His main interest lies in the fundamental principles that underlie the design and the construction
of distributed computing systems.
He has been the principal investigator of a number of research grants in these areas, and has
been invited by many universities all over the world to give lectures and tutorials on distributed
algorithms and fault-tolerant distributed computing systems. He is a member of the editorial
board of several international journals. He has published more than 115 papers in journals and
more than 230 papers in international conferences. He has also written nine books devoted to
parallelism, distributed algorithms, and systems(published by MIT Press, Wiley and Morgan Claypool).
He has served in program committees for more than 120 international conferences (including
PODC, DISC, ICDCS, DSN, SRDS, etc.) and chaired the program committee of more than 15 int'l
conferences. In 2002-2004, he chaired the steering committee leading the DISC symposium
series. He has been awarded the IEEE ICDCS Best Paper Award three times in a row : 1999,
2000, and 2001, and the SSS 2009 Best Paper Award. In the recent past he cochaired
SIROCCO 2005, ICDCS 2006, OPODIS 2009 and ICDCN 2010.

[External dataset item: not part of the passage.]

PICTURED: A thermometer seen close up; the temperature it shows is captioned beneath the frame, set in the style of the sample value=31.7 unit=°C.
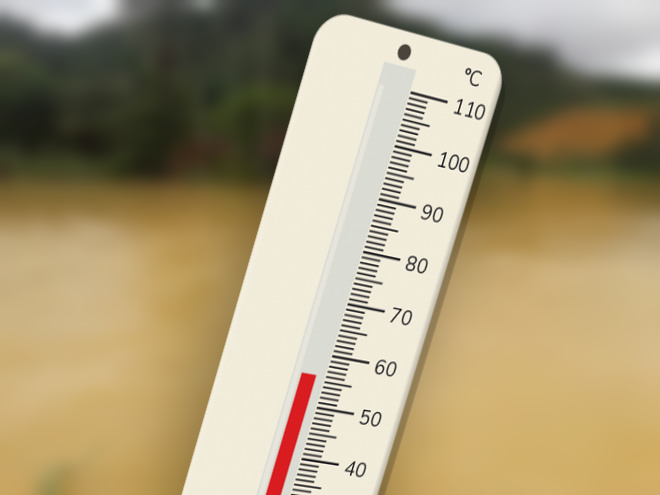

http://www.irisa.fr/michel.raynal/
Olivier Sentieys joined University of Rennes (ENSSAT) and IRISA Laboratory, France, as a full Professor of Electronics Engineering, in 2002. He is leading the CAIRN research team of IRISA, which is also common to INRIA, ENS Cachan, Univ. Rennes 1 and CNRS. His research activities are in the two complementary fields of embedded systems and signal processing. Roughly, he works firstly on the definition of new system-on-chip architectures, especially the paradigm of reconfigurable systems, and their associated CAD tools, and secondly on some aspects of signal processing like finite arithmetic effects and cooperation in mobile systems. He is the author or coauthor of more than 100 journal publications or published conference papers and holds 5 patents.
Olivier Sentieys received his Ph.D degree in signal processing and telecommunications from the University of Rennes 1 in 1993.
http://perso.univ-rennes1.fr/olivier.sentieys
AndrÉ Seznec was born in 1959. He joined IRISA/INRIA as a PhD student in 1983. He got a Doctorat ès Sciences in computer sciences from University of Rennes I in june 1987. He joined INRIA Rennes as a researcher in 1986. He was promoted as Research Director at INRIA in 1994 and as Senior Research Director in 2002. He has been leading the CAPS (Compiler Parallel Architecture and Systems) project-team at IRISA/INRIA Rennes from 1994 to 2008. In 2009, he has created the ALF project-team that he is currently leading. From Feb. 1999 to Feb. 2000, Dr Seznec spent a sabbatical year with the VSSAD, Alpha Development Group at Compaq (Shrewsbury, Massachusetts).
Since 1983, André Seznec has focused his research on computer architecture. He initially worked on supercomputer architectures targeting scientific applications. In collaboration with other members of his team, Dr Seznec has been working on software projects for enabling high performance or architecture simulation. From 2002, in collaboration with an expert in cryptography, he has designed an unpredictable random number generator. Since 1991, André Seznec main research activity has ported on the architecture of microprocessors. He has made major contributions on pipeline, multithreading and multicores, however his most widely recognized works are on caches structure and branch predictors.
Dr Seznec graduated 15 PhD students. He has published more than 20 papers international journals and 40 papers in the top conference in computer architecture including 13 papers at International Symposium on Computer Architecture (ISCA). André Seznec was the general chair of ISCA 2010 in Saint-Malo. In October 2010, Dr Seznec has been awarded an ERC advanced grant, DAL, Defying Amdahl's Law.
http://wwwirisa.fr/alf/seznec
Cette liste n'est pas exhaustive et est classée par ordre alphabétique.